TASK MATERIAL
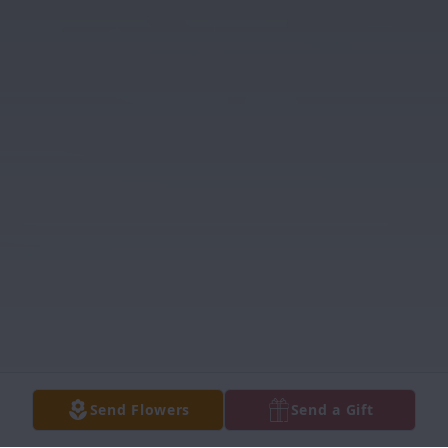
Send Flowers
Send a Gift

--

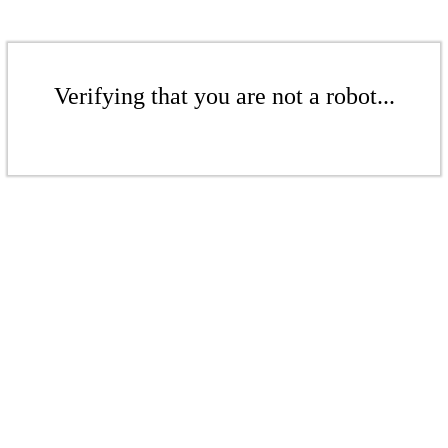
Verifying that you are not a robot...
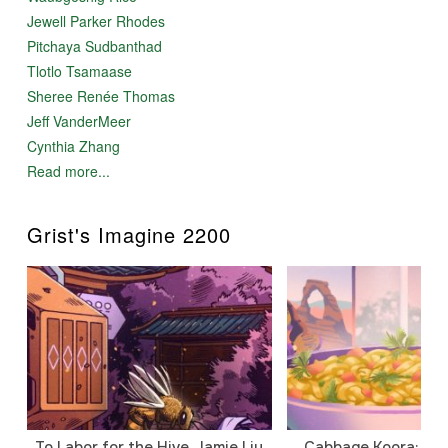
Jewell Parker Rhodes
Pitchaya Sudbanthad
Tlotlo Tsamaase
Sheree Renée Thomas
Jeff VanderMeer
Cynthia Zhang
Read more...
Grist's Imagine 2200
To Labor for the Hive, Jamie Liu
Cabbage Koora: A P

---

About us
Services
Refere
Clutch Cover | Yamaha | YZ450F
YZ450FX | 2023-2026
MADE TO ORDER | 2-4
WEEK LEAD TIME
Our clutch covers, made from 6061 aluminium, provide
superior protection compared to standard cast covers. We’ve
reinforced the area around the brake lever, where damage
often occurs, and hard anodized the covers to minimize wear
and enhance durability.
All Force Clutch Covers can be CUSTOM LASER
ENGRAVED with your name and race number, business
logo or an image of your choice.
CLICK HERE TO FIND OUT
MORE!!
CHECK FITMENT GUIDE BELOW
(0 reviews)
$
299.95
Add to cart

EXERCISE DETAILS
Scan the listing above for the word "your" and copy every line that holds it.

RESPONSE
ENGRAVED with your name and race number, business
logo or an image of your choice.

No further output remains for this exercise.